Background: Recently, there have been a number of studies on the association between XRCC1 polymorphisms and childhood acute lymphoblastic leukemia (ALL) risk. However, the results of previous reports are inconsistent. Thus, we performed a meta-analysis to clarify the effects of XRCC1 variants on childhood ALL risk.
Methods: A meta-analysis was performed to examine the association between XRCC1 polymorphisms (Arg399Gln, Arg194Trp, and Arg280His) and childhood ALL risk. We critically reviewed 7 studies with a total of 880 cases and 1311 controls for Arg399Gln polymorphism, 3 studies with a total of 345 cases and 554 controls for Arg280His polymorphism, and 6 studies with a total of 783 cases and 1180 controls for Arg194Trp polymorphism, respectively. Odds ratio (OR) and its 95% confidence interval (CI) were used.

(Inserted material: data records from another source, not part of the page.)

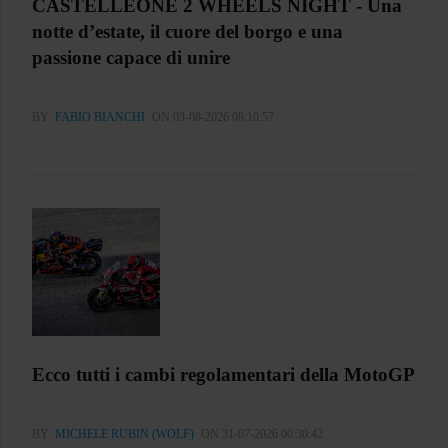
CASTELLEONE 2 WHEELS NIGHT - Una
notte d’estate, il cuore del borgo e una
passione capace di unire
BY
FABIO BIANCHI
ON 03-08-2026 08:10:57
Ecco tutti i cambi regolamentari della MotoGP
BY
MICHELE RUBIN (WOLF)
ON 31-07-2026 00:30:42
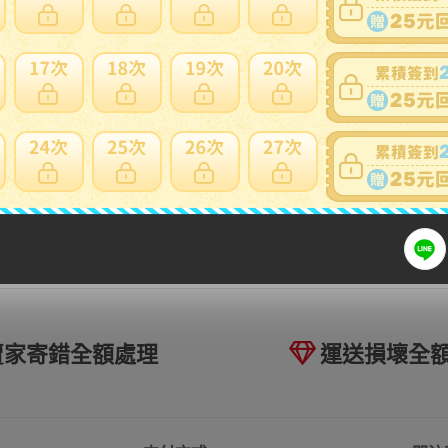
16
理80453 H26 レクサスLS460 USF40 後期】★BSM付き
 ドアミラー 16Pカプラー★正常動作品
NT
多此賣家商品
1~4件 / 4件
1
跳至
頁
賣家寄錯全額處理
運送損壞全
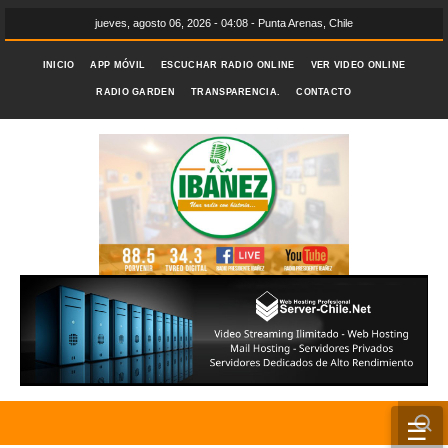
jueves, agosto 06, 2026 - 04:08 - Punta Arenas, Chile
INICIO
APP MÓVIL
ESCUCHAR RADIO ONLINE
VER VIDEO ONLINE
RADIO GARDEN
TRANSPARENCIA.
CONTACTO
☰
INICIO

Results: Significant association between XRCC1 Arg399Gln polymorphism and childhood ALL risk was observed in total population analyses (OR(additive model) = 1.501, 95% CI 1.112-2.026, P(OR) = 0.008; OR(dominant model) = 1.316, 95% CI = 1.104-1.569, P(OR) = 0.002) and Asian subgroup analyses (OR(additive model) = 2.338, 95%CI = 1.254-4.359, P(OR) = 0.008; OR(dominant model) = 2.108, 95%CI = 1.498-2.967, P(OR) = 0.000). No association was detected in Caucasians, Metizo and mixed populations. Ethnicity was considered as a significant source of heterogeneity in the meta-regression model. For the other two XRCC1 polymorphisms, no association with childhood ALL risk was found.
Conclusions: The meta-analysis results suggested that XRCC1 Arg399Gln polymorphism might be associated with elevated childhood ALL risk among Asian population.